Chinese star Yao Chen turns cameras onto Syrian refugees in Lebanon
Chinese star Yao Chen turns cameras onto Syrian refugees in Lebanon
TYRE, Lebanon, May 21 (UNHCR) - At home in China she is a film star, but in her three-day visit to Lebanon, Yao Chen is turning the cameras round to capture the suffering of Syrian refugees and help spread awareness about their plight.
On Tuesday, the UNHCR Goodwill Ambassador spent a day with some of those who have fled bombing and destruction in northern Syria and found shelter in the settlement of Ras el-Ein, near the southern Lebanese city of Tyre. Here, families crowd into makeshift tents or ramshackle apartment blocks without running water.
Chen, 34, is making a documentary about the experience that she will post on her Weibo account - China's version of Twitter. She hopes to remind her 68 million followers about those who have lost everything in the struggle to escape war.
"My job is to pass the message," she told UNHCR staff. "I don't know about other countries, but in China, people living in peacetime only have a vague idea of what it means to be a refugee."
More than 330 refugees live in Ras el-Ein, where many of the young men and women wake up before dawn each day to look for work in the nearby banana plantations and vegetable fields.

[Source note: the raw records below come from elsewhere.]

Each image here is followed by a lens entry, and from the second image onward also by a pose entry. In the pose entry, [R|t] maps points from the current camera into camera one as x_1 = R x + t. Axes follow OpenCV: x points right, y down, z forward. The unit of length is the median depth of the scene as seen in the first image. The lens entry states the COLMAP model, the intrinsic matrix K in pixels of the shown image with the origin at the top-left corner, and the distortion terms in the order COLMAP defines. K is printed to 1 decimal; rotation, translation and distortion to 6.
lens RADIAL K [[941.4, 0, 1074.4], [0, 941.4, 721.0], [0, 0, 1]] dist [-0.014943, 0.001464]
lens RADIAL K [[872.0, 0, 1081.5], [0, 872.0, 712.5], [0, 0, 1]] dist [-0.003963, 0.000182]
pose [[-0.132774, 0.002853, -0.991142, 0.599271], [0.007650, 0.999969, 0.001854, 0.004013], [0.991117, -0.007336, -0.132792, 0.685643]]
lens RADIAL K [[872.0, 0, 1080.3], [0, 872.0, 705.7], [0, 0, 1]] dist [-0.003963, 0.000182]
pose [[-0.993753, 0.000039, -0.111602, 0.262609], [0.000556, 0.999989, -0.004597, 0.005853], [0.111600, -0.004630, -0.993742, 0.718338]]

Those who are hired make US$5-US$7 per day.
The Chinese superstar sat with Ibrahim, 41, and his wife Shams, 31, along with their five children in their small apartment. Shams, a housewife who used to make wall decorations for a living, now decorates her home in Lebanon with plastic flowers made from old garbage bags.
The couple, who originated from Aleppo, told Chen they fled because they did not want their children to grow up witnessing war. They crossed to Jordan from Latakia province in the west more than a year ago after surviving a siege that caused starvation in their area and left them with no food or water for three days.

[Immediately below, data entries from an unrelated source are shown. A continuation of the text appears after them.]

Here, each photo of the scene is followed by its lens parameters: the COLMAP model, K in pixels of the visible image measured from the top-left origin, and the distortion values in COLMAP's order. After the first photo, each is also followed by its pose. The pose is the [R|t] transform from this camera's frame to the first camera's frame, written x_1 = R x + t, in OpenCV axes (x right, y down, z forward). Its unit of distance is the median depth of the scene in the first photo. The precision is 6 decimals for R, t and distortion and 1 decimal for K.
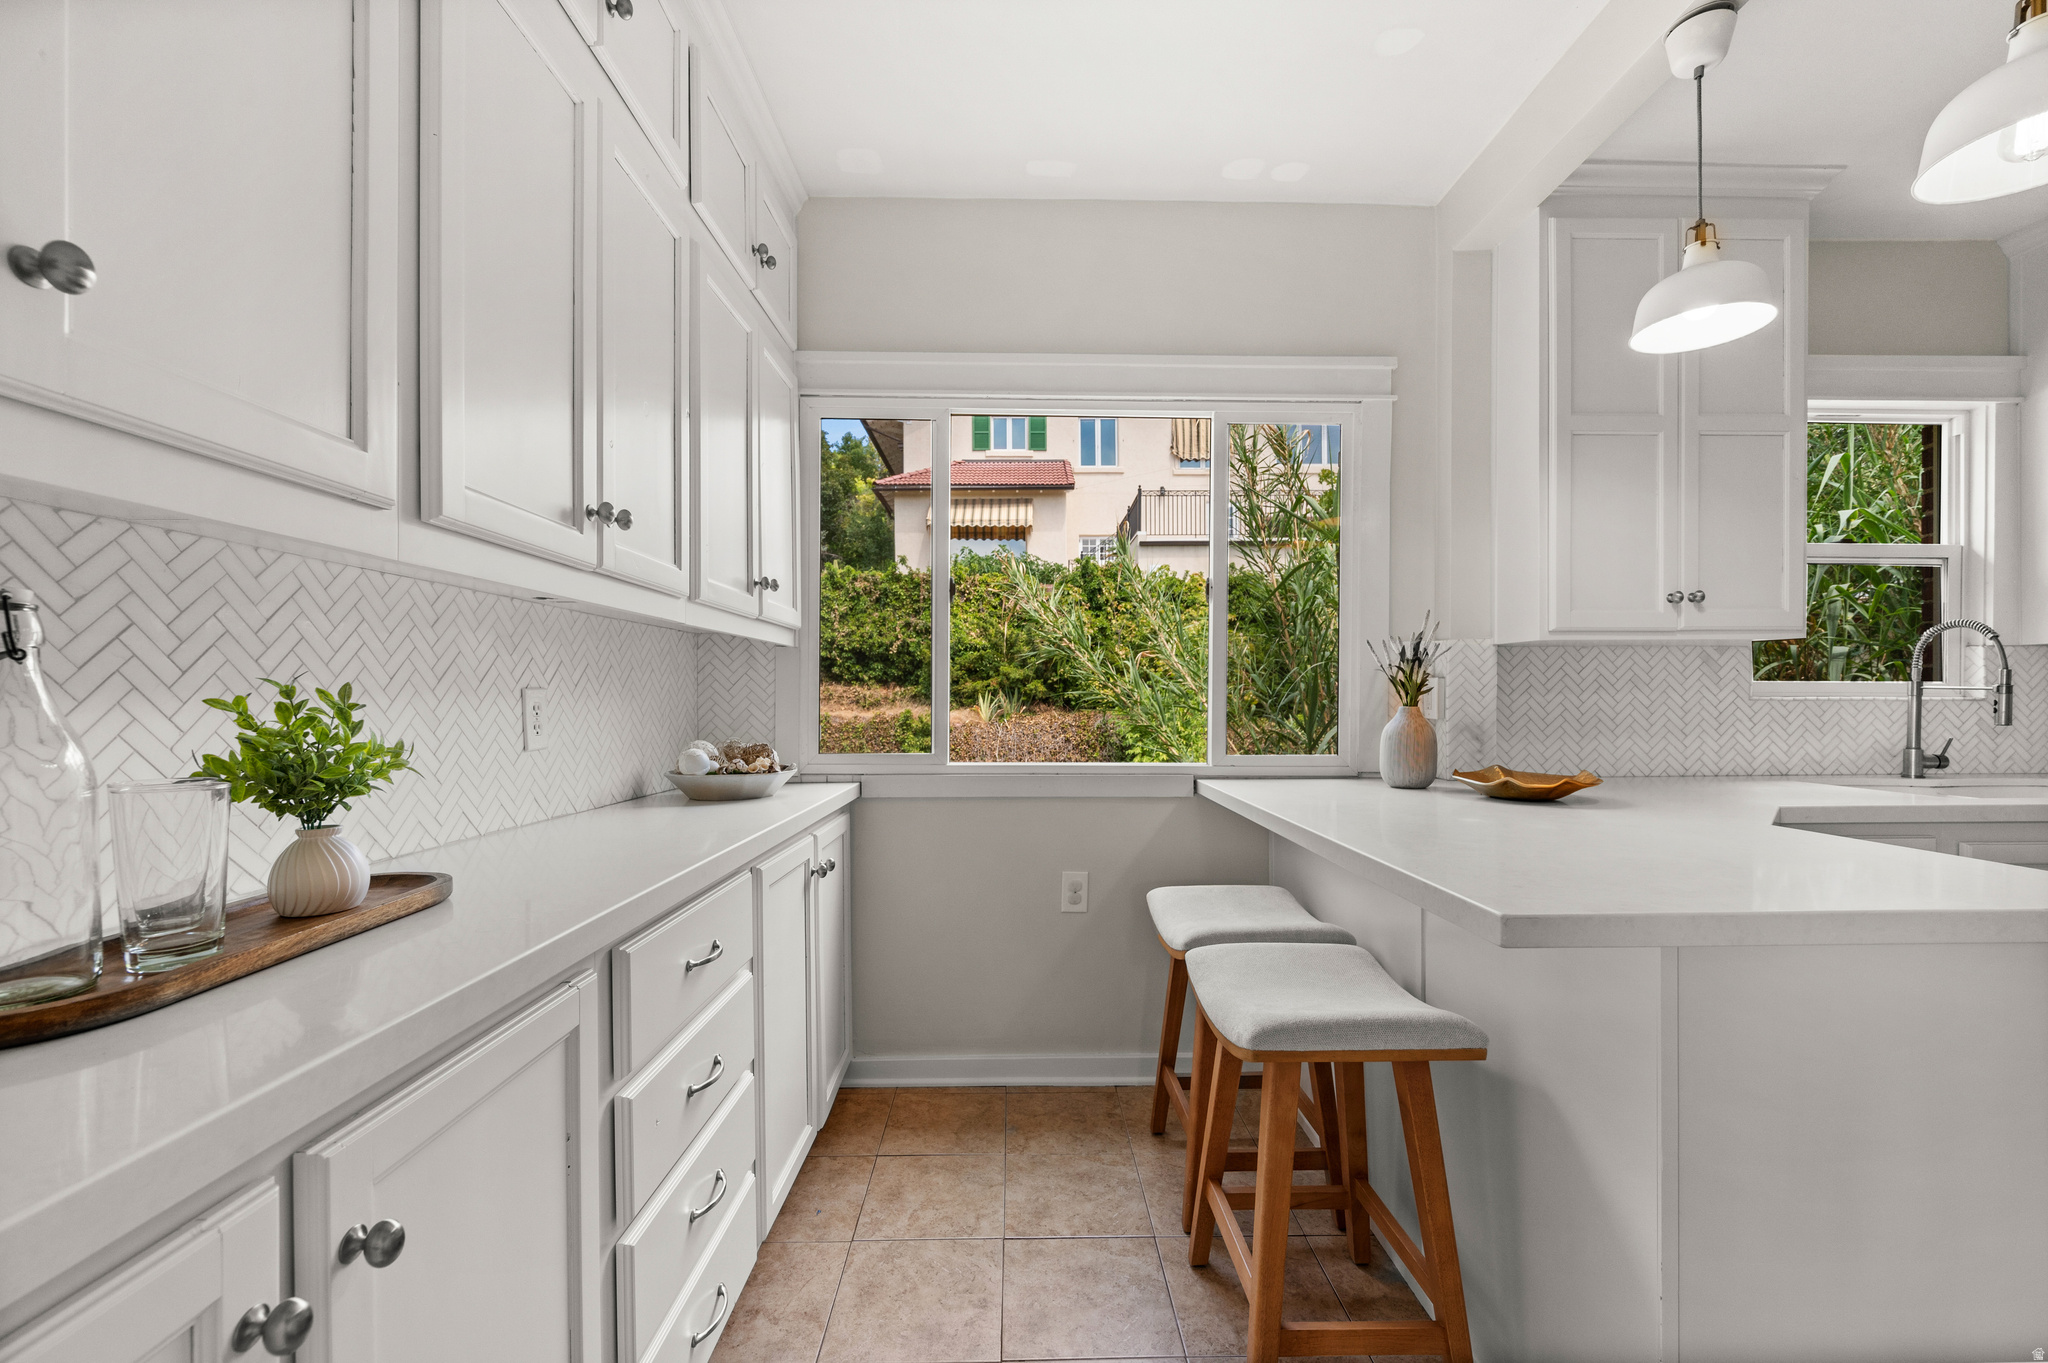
lens RADIAL K [[816.4, 0, 1032.5], [0, 816.4, 686.2], [0, 0, 1]] dist [0.002579, -0.000133]
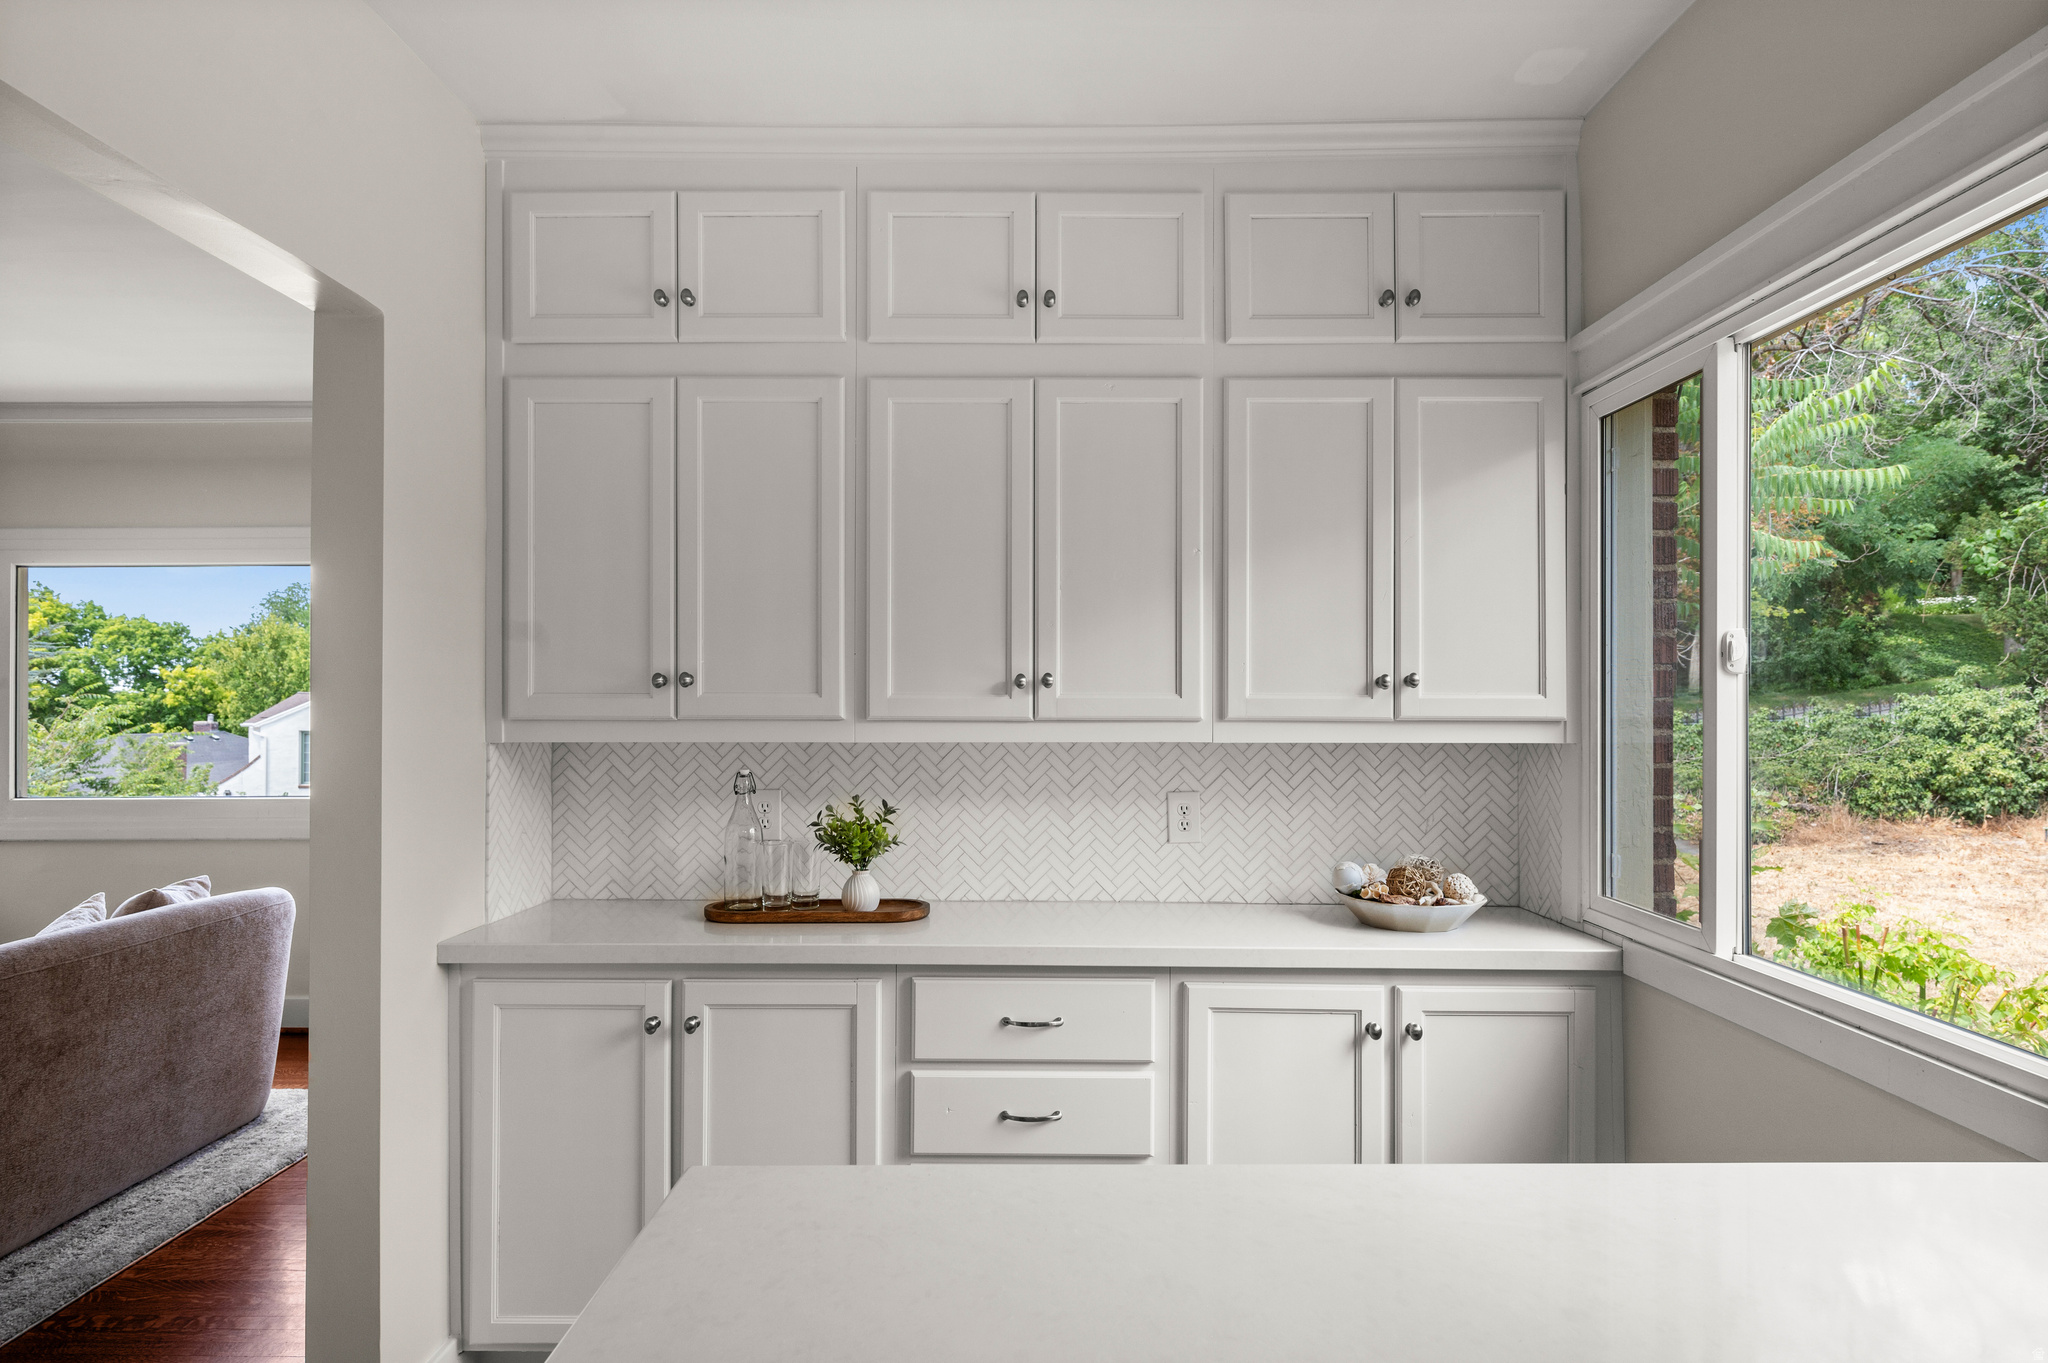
lens RADIAL K [[1122.4, 0, 1029.7], [0, 1122.4, 697.0], [0, 0, 1]] dist [0.005108, -0.000346]
pose [[-0.010802, -0.004858, -0.999930, 1.118078], [0.011977, 0.999916, -0.004987, -0.139748], [0.999870, -0.012030, -0.010743, 0.825368]]
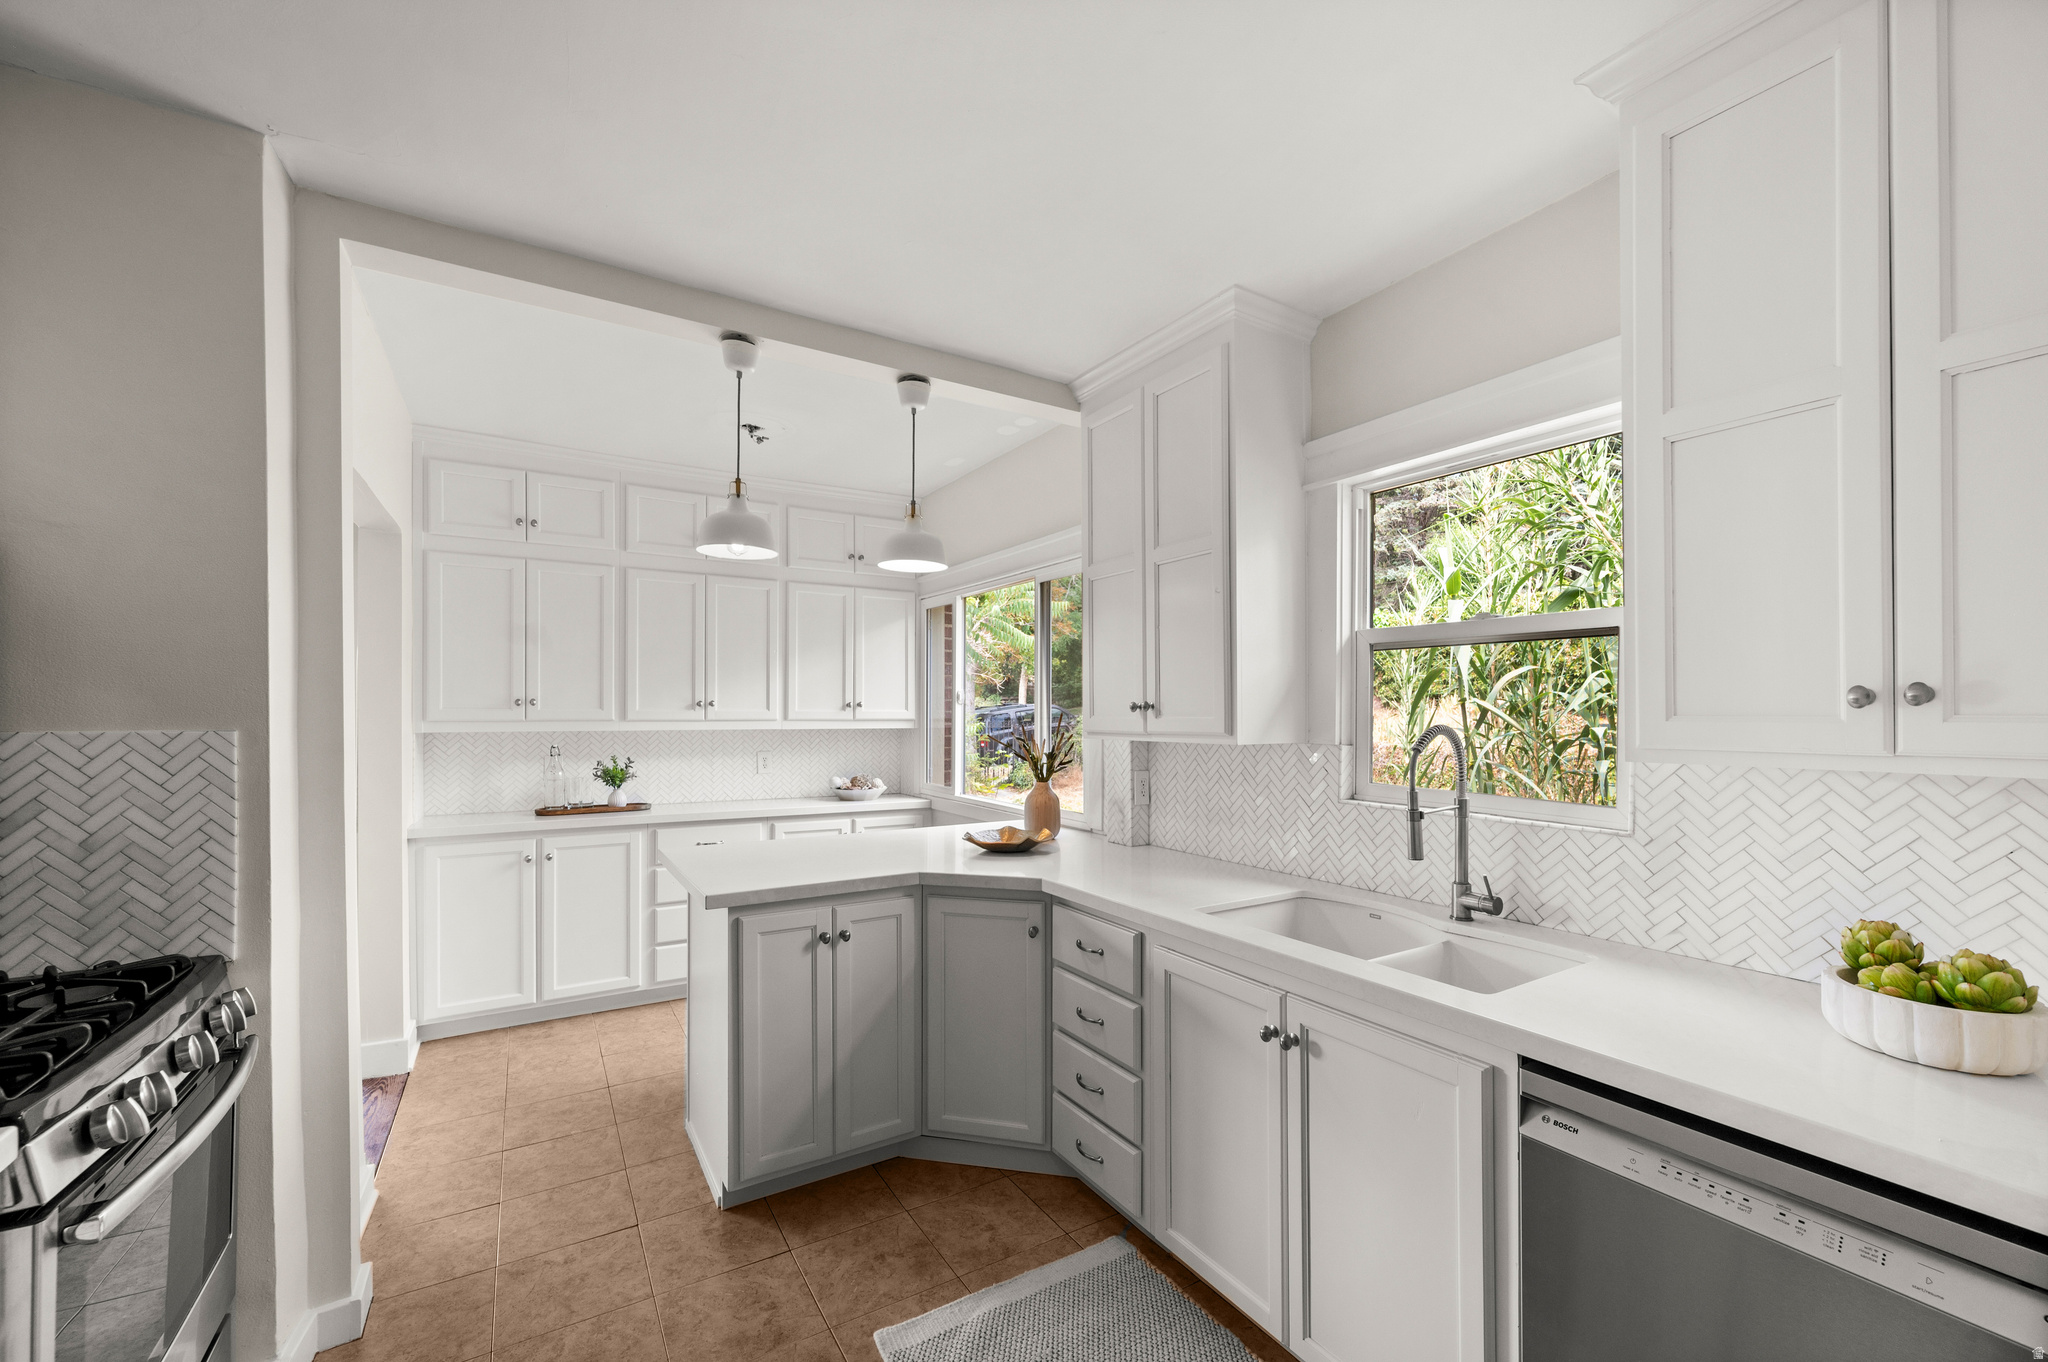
lens RADIAL K [[816.4, 0, 1037.1], [0, 816.4, 706.3], [0, 0, 1]] dist [0.002579, -0.000133]
pose [[0.516302, -0.003944, -0.856398, 2.395277], [0.008068, 0.999967, 0.000259, -0.153384], [0.856369, -0.007043, 0.516317, 0.369225]]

After sharing their breakfast and handing out Chinese sweets, Chen followed the family to the fields where they work picking cucumbers. She helped the daughters draw water from a well nearby that is used by all the refugees.
She asked each of Ibrahim and Sham's children what they aspired to be. Amal, 11 and first in her class at a second-shift school for refugees, hoped to be a teacher. Mohammed, 16, is learning to be a car mechanic.
Chen, who wraps up her Lebanon visit later today, said she felt a special duty to seek out refugee children. "I want to let them know they are not alone, there are people who love them," she said.
The actress, who is known for her romantic comedy roles and her bold commentary on social media, believes that filming refugee experiences is the key to explaining to her huge fan base the trauma of war.
"You don't need to take a picture of the damage of the war, you only need to take a picture of the refugees' faces and you catch what is in their eyes. The eyes can show you a lot of things... especially children," she said. "Some of them, you can look in their eyes and see there is tragedy in their life."
More than 150,000 people have been killed in Syria's three-year conflict, which has forced millions to flee their homes. Above 2.7 million Syrians have been registered as refugees outside the country, while over 6 million others are estimated to be displaced inside Syria.
Chen asked another refugee mother in the settlement, Wajiha, why she still dreamed of her homeland despite the bloodshed. "Is there anything more precious than one's own nation?" asked the pregnant mother of six, sitting on the bare floor of her tent. Wajiha had lost an infant to a fire in the camp four months earlier.
In four years of working with UNHCR, Chen said she had been inspired by refugee stories, but she found Syrians unique in their determination to regain the lives that were shattered by war. "I can see they have good hopes for the future," she said, adding: "The Syrian refugees have faith… they wish not only to survive, they wish to have a better life."